I remember stumbling upon the fact Raspberry Pi devices have built-in hardware random number generator.

Would someone happen to know where I can find official hardware random number generator spec?


2 Answers 2


You won't find the specification published because it is proprietary. Among the things that are not published wrt the RPi HWRNG is what (if any) tests it has passed (e.g. the NIST test suite for RNGs). This is not to say that it hasn't been tested (useful example here), only that there seems to be no documentation of what (if any) tests the RPi developers have subjected it.

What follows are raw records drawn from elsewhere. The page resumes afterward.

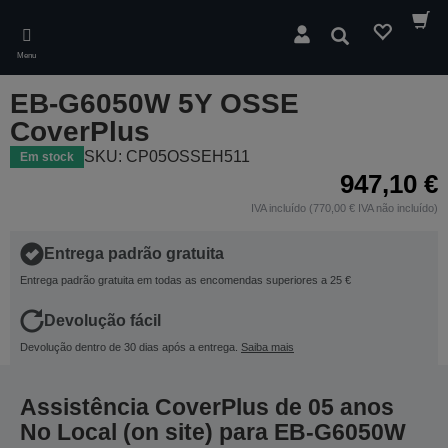
Skip
to
Pesquisar
main
Menu
content
EB-G6050W 5Y OSSE
CoverPlus
SKU: CP05OSSEH511
Em stock
947,10 €
IVA incluído (770,00 € IVA não incluído)
Entrega padrão gratuita
Entrega padrão gratuita em todas as encomendas superiores a 25 €
Devolução fácil
Devolução dentro de 30 dias após a entrega.
Saiba mais
Assistência CoverPlus de 05 anos
No Local (on site) para EB-G6050W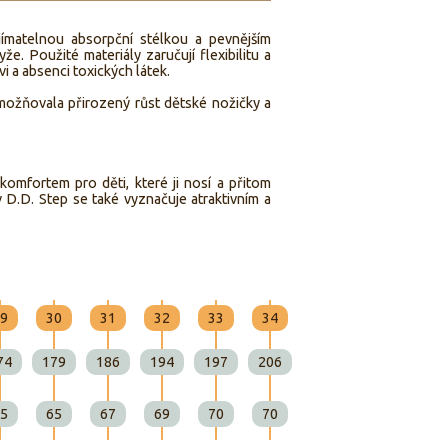
jímatelnou absorpční stélkou a pevnějším
e. Použité materiály zaručují flexibilitu a
i a absenci toxických látek.
umožňovala přirozený růst dětské nožičky a
mfortem pro děti, které ji nosí a přitom
 D.D. Step se také vyznačuje atraktivním a
9
30
31
32
33
34
35
36
74
179
186
194
197
206
214
220
5
65
67
69
70
70
73
75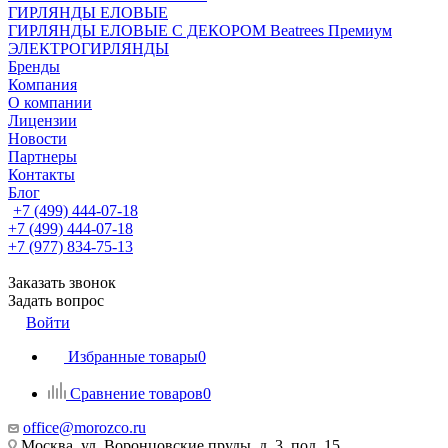
ГИРЛЯНДЫ ЕЛОВЫЕ
ГИРЛЯНДЫ ЕЛОВЫЕ С ДЕКОРОМ Beatrees Премиум
ЭЛЕКТРОГИРЛЯНДЫ
Бренды
Компания
О компании
Лицензии
Новости
Партнеры
Контакты
Блог
+7 (499) 444-07-18
+7 (499) 444-07-18
+7 (977) 834-75-13
Заказать звонок
Задать вопрос
Войти
Избранные товары
0
Сравнение товаров
0
office@morozco.ru
Москва, ул. Воронцовские пруды, д. 3, под. 15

A more useful answer wouldn't seem to be possible as you've not explained what you're trying to do. Not that I'm asking you to share that - only saying we might be able to give a better answer if we knew.

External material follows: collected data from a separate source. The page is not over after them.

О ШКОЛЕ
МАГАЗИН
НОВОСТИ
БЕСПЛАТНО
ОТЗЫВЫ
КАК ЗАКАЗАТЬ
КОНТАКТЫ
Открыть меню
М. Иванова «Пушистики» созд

For example, if you wanted to replicate the random stream coming from the RPi HWRNG, we could tell you that the nature of (many) HWRNGs is that you won't get the same sequence from two identical items of hardware.

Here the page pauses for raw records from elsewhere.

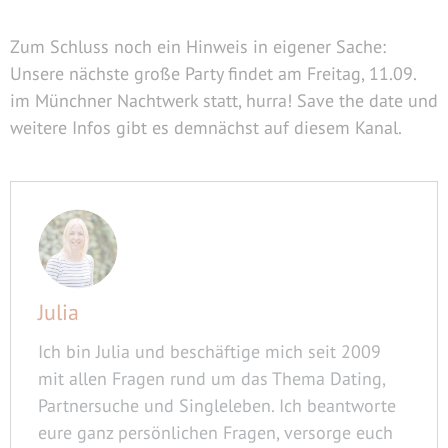
Zum Schluss noch ein Hinweis in eigener Sache:
Unsere nächste große Party findet am Freitag, 11.09.
im Münchner Nachtwerk statt, hurra! Save the date und
weitere Infos gibt es demnächst auf diesem Kanal.
Julia
Ich bin Julia und beschäftige mich seit 2009
mit allen Fragen rund um das Thema Dating,
Partnersuche und Singleleben. Ich beantworte
eure ganz persönlichen Fragen, versorge euch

Or, if you wanted to get a block of random numbers from your RPi's HWRNG, you could use this command:

sudo cat /dev/hwrng | tr -dc 'a-zA-Z0-9'

Or, if you had asked "How to know if /dev/hwrng is working?", we could have directed you to this RPi SE Q&A.

But you didn't ask anything specific except "where can I find the spec?" I suppose the real answer to that question is that it is locked away wherever Broadcom keeps their proprietary documents.

  • Thanks for helping out! I was hoping to learn about how entropy is generated by HRNG. For example, the T2 chip on Mac uses multiple ring oscillators post processed with CTR_DRBG.
    – sunknudsen
    Commented Aug 25, 2021 at 10:54
  • 1
    @sunknudsen: AFAIK, this isn't documented for RPi. For general info re entropy via hardware, Google is your friend; also the Wikipedia page has some good info & links to other resources.
    – Seamus
    Commented Aug 25, 2021 at 16:39

I'd start by looking at the Broadcom Peripherals specification and if it's not there I would assume it's an ARM device.